Mim Steps Required
Reported by candidates from Barclays's online assessment. Pattern, common pitfall, and the honest play if you blank under the timer.
Barclays hit you with 'Min Steps Required' in April, and the title alone tells you it's a shortest-path or graph traversal problem. You're looking for the minimum number of moves to go from point A to point B, which almost always means BFS or dynamic programming. This is a breadth-first search play. The OA will expect you to recognize the pattern instantly and code it clean. StealthCoder can read the exact constraints and feed you the template if you freeze, but knowing it's BFS before you even see the full problem puts you ahead.
Pattern and pitfall
Min Steps problems almost always reduce to BFS when the graph is unweighted. You start from a source, explore neighbors level by level, and return the depth when you hit the target. The common trap: candidates overthink it and try DP when a simple queue solves it in one pass. The constraints matter hugely. If it's a grid or a game state, BFS with a visited set is standard. If it's a number transformation problem like 'reduce N to 1', you might explore operations (divide by 2, subtract 1, etc.) as edges. During the live OA, if the problem description is ambiguous, StealthCoder reads it and confirms the state space. Most Barclays assessments expect clean, readable BFS code with proper edge case handling.
Memorize the pattern. If you can't, run StealthCoder. The proctor sees the IDE. They don't see what's behind it.
You can drill Mim Steps Required cold, or you can hedge it. StealthCoder runs invisibly during screen share and surfaces a working solution in under 2 seconds. The proctor sees the IDE. They don't see what's behind it. Made by an engineer who treats the OA as theater. If yours is tonight, you don't have time to grind.
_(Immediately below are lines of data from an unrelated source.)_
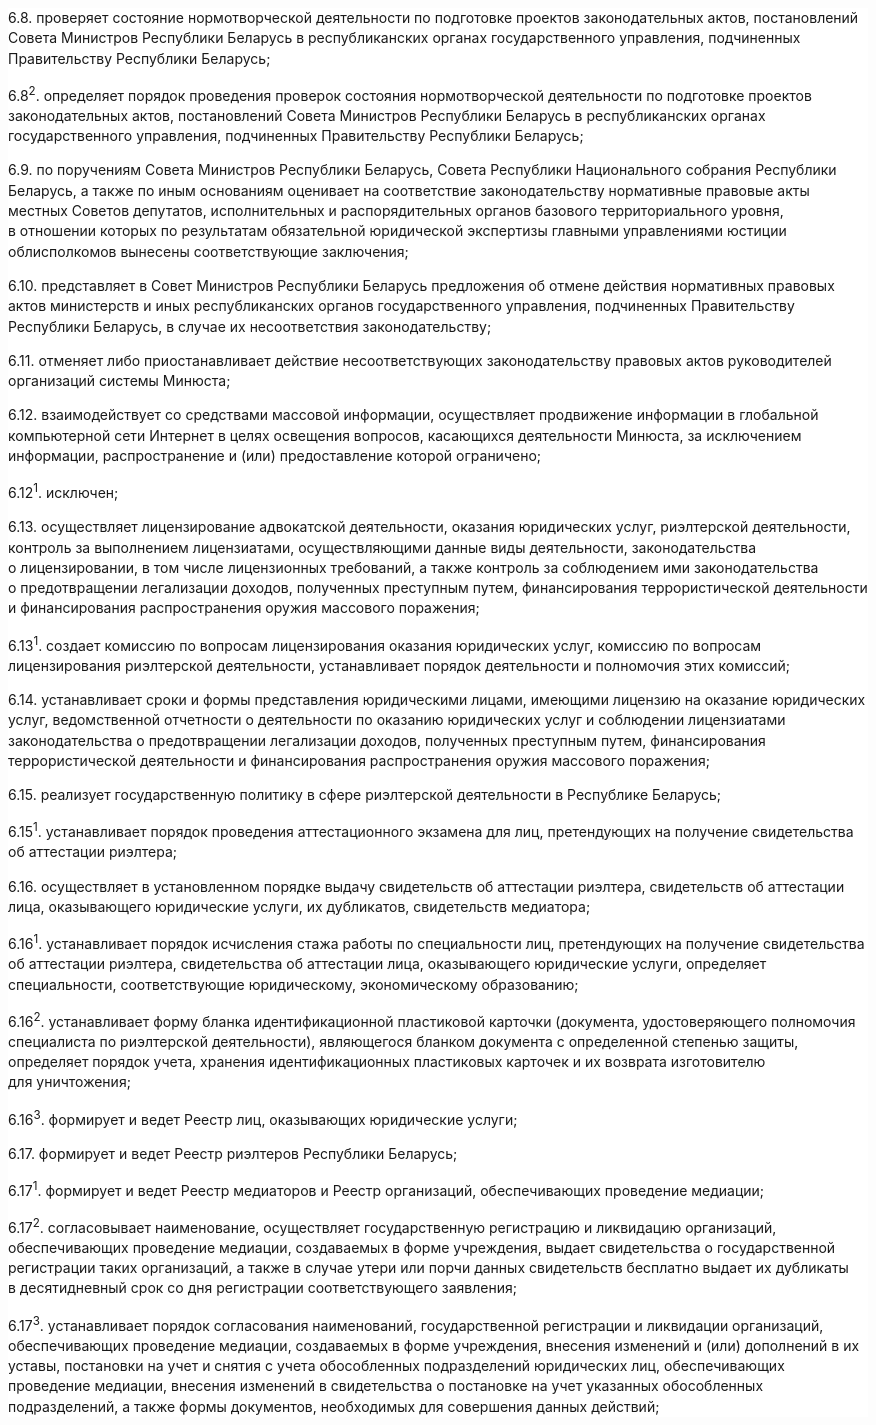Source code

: <p>6.8. проверяет состояние нормотворческой деятельности по подготовке проектов законодательных актов, постановлений Совета Министров Республики Беларусь в республиканских органах государственного управления, подчиненных Правительству Республики Беларусь;</p>
<p>6.8<sup>2</sup>. определяет порядок проведения проверок состояния нормотворческой деятельности по подготовке проектов законодательных актов, постановлений Совета Министров Республики Беларусь в республиканских органах государственного управления, подчиненных Правительству Республики Беларусь;</p>
<p>6.9. по поручениям Совета Министров Республики Беларусь, Совета Республики Национального собрания Республики Беларусь, а также по иным основаниям оценивает на соответствие законодательству нормативные правовые акты местных Советов депутатов, исполнительных и распорядительных органов базового территориального уровня, в отношении которых по результатам обязательной юридической экспертизы главными управлениями юстиции облисполкомов вынесены соответствующие заключения;</p>
<p>6.10. представляет в Совет Министров Республики Беларусь предложения об отмене действия нормативных правовых актов министерств и иных республиканских органов государственного управления, подчиненных Правительству Республики Беларусь, в случае их несоответствия законодательству;</p>
<p>6.11. отменяет либо приостанавливает действие несоответствующих законодательству правовых актов руководителей организаций системы Минюста;</p>
<p>6.12. взаимодействует со средствами массовой информации, осуществляет продвижение информации в глобальной компьютерной сети Интернет в целях освещения вопросов, касающихся деятельности Минюста, за исключением информации, распространение и (или) предоставление которой ограничено;</p>
<p>6.12<sup>1</sup>. исключен;</p>
<p>6.13. осуществляет лицензирование адвокатской деятельности, оказания юридических услуг, риэлтерской деятельности, контроль за выполнением лицензиатами, осуществляющими данные виды деятельности, законодательства о лицензировании, в том числе лицензионных требований, а также контроль за соблюдением ими законодательства о предотвращении легализации доходов, полученных преступным путем, финансирования террористической деятельности и финансирования распространения оружия массового поражения;</p>
<p>6.13<sup>1</sup>. создает комиссию по вопросам лицензирования оказания юридических услуг, комиссию по вопросам лицензирования риэлтерской деятельности, устанавливает порядок деятельности и полномочия этих комиссий;</p>
<p>6.14. устанавливает сроки и формы представления юридическими лицами, имеющими лицензию на оказание юридических услуг, ведомственной отчетности о деятельности по оказанию юридических услуг и соблюдении лицензиатами законодательства о предотвращении легализации доходов, полученных преступным путем, финансирования террористической деятельности и финансирования распространения оружия массового поражения;</p>
<p>6.15. реализует государственную политику в сфере риэлтерской деятельности в Республике Беларусь;</p>
<p>6.15<sup>1</sup>. устанавливает порядок проведения аттестационного экзамена для лиц, претендующих на получение свидетельства об аттестации риэлтера;</p>
<p>6.16. осуществляет в установленном порядке выдачу свидетельств об аттестации риэлтера, свидетельств об аттестации лица, оказывающего юридические услуги, их дубликатов, свидетельств медиатора;</p>
<p>6.16<sup>1</sup>. устанавливает порядок исчисления стажа работы по специальности лиц, претендующих на получение свидетельства об аттестации риэлтера, свидетельства об аттестации лица, оказывающего юридические услуги, определяет специальности, соответствующие юридическому, экономическому образованию;</p>
<p>6.16<sup>2</sup>. устанавливает форму бланка идентификационной пластиковой карточки (документа, удостоверяющего полномочия специалиста по риэлтерской деятельности), являющегося бланком документа с определенной степенью защиты, определяет порядок учета, хранения идентификационных пластиковых карточек и их возврата изготовителю для уничтожения;</p>
<p>6.16<sup>3</sup>. формирует и ведет Реестр лиц, оказывающих юридические услуги;</p>
<p>6.17. формирует и ведет Реестр риэлтеров Республики Беларусь;</p>
<p>6.17<sup>1</sup>. формирует и ведет Реестр медиаторов и Реестр организаций, обеспечивающих проведение медиации;</p>
<p>6.17<sup>2</sup>. согласовывает наименование, осуществляет государственную регистрацию и ликвидацию организаций, обеспечивающих проведение медиации, создаваемых в форме учреждения, выдает свидетельства о государственной регистрации таких организаций, а также в случае утери или порчи данных свидетельств бесплатно выдает их дубликаты в десятидневный срок со дня регистрации соответствующего заявления;</p>
<p>6.17<sup>3</sup>. устанавливает порядок согласования наименований, государственной регистрации и ликвидации организаций, обеспечивающих проведение медиации, создаваемых в форме учреждения, внесения изменений и (или) дополнений в их уставы, постановки на учет и снятия с учета обособленных подразделений юридических лиц, обеспечивающих проведение медиации, внесения изменений в свидетельства о постановке на учет указанных обособленных подразделений, а также формы документов, необходимых для совершения данных действий;</p>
You have time to hedge.
Get StealthCoderRelated leaked OAs
This OA pattern shows up on LeetCode as shortest path in binary matrix. If you have time before the OA, drill that.
You've seen the question.
Make sure you actually pass Barclays's OA.
Barclays reuses patterns across OAs. Made by an engineer who treats the OA as theater. If yours is tonight, you don't have time to grind. You have time to hedge. Works on HackerRank, CodeSignal, CoderPad, and Karat.
Mim Steps Required FAQ
Is this always BFS, or could it be DP?+
BFS if the graph is unweighted and you need the shortest path. DP if you're optimizing a recurrence with overlapping subproblems. 'Min steps' on a grid or game state is BFS. 'Min cost' with weights is Dijkstra. Test the examples: if one path of length 3 is always shorter than a longer path, it's BFS.
What's the most common mistake?+
Forgetting to mark nodes as visited. BFS explores nodes level by level, so you must track visited states to avoid cycles and infinite loops. A visited set or hash table is mandatory. Second mistake: assuming the state space. Clarify what a 'step' means. Is it a grid move, a number operation, or a game action?
How do I set up the BFS in 2 minutes?+
Initialize a queue with the start state. Add a visited set. Pop from the queue, check if it's the target. If yes, return the step count. Otherwise, generate all valid next states, add unvisited ones to the queue and visited set, increment steps. Loop until found. Python deque is fastest.
What if there's no solution?+
Return -1 or 'impossible'. The queue will become empty if the target is unreachable. Make sure your BFS exits cleanly and doesn't loop infinitely. Check the problem statement for whether a solution is always guaranteed.
Will Barclays ask for the path itself or just the count?+
Usually just the count, but be ready. If they ask for the path, maintain a parent map during BFS and backtrack from target to source after you find it. Same BFS logic, just extra bookkeeping. Check the expected output type in the examples first.